How to complete this task: Work through the material beneath and count the lines that include "Adapter"; the answer is that number alone.
★ ★ ★
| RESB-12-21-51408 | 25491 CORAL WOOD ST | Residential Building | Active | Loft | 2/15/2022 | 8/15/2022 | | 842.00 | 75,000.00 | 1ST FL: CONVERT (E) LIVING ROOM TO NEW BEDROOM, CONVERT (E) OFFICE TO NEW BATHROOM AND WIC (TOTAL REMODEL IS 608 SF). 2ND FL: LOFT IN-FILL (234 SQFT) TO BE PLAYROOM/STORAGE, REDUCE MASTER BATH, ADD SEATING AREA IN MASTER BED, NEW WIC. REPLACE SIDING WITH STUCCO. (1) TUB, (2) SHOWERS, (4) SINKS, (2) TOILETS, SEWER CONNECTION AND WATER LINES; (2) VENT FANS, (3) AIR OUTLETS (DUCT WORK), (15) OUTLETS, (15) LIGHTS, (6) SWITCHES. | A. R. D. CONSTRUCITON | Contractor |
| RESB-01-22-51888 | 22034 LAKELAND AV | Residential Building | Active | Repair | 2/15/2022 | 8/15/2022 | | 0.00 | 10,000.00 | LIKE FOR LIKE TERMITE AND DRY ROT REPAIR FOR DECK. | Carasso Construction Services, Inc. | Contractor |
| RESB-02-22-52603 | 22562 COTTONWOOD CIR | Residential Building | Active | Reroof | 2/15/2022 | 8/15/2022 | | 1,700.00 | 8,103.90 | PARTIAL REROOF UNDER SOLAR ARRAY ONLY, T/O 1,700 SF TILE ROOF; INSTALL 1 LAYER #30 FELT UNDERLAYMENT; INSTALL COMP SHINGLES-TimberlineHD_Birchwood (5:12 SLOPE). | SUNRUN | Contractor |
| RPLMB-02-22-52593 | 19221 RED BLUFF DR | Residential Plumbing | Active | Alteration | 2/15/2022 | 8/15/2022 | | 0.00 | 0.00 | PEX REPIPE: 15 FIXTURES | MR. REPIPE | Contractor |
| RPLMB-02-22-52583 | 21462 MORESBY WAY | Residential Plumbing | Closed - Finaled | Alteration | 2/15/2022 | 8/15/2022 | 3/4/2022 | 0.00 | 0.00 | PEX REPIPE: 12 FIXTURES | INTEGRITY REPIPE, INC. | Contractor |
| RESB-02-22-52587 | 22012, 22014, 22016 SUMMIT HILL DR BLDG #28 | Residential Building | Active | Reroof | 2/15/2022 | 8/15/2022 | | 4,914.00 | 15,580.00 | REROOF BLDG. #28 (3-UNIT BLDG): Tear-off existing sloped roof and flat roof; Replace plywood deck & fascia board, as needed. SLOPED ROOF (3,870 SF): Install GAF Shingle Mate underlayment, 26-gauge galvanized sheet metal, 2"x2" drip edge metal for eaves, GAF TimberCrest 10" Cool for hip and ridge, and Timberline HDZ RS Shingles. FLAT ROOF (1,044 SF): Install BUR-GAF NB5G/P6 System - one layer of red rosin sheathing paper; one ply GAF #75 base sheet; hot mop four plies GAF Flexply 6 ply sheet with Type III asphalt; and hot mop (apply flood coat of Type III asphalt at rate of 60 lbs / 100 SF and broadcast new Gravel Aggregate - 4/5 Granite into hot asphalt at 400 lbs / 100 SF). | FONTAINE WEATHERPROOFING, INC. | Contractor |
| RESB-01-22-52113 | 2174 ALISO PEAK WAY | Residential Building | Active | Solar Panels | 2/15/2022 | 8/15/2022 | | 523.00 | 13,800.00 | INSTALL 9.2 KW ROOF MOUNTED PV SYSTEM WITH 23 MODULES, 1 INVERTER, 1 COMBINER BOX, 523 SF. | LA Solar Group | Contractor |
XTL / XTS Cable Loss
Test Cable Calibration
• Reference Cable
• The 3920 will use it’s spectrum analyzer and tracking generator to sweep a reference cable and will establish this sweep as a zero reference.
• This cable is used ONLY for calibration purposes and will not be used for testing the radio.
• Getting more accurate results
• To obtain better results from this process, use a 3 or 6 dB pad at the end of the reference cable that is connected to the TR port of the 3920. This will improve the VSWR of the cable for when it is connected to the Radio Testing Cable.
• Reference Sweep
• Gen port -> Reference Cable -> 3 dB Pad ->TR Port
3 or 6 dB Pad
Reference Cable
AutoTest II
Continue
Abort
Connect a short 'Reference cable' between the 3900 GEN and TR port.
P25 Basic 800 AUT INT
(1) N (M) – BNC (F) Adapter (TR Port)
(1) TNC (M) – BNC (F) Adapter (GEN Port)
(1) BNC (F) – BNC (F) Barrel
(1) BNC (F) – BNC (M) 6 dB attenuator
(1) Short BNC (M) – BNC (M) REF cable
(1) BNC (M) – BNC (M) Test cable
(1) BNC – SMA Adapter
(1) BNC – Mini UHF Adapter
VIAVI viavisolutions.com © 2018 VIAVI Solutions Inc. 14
★ ★ ★
Exercise result: 4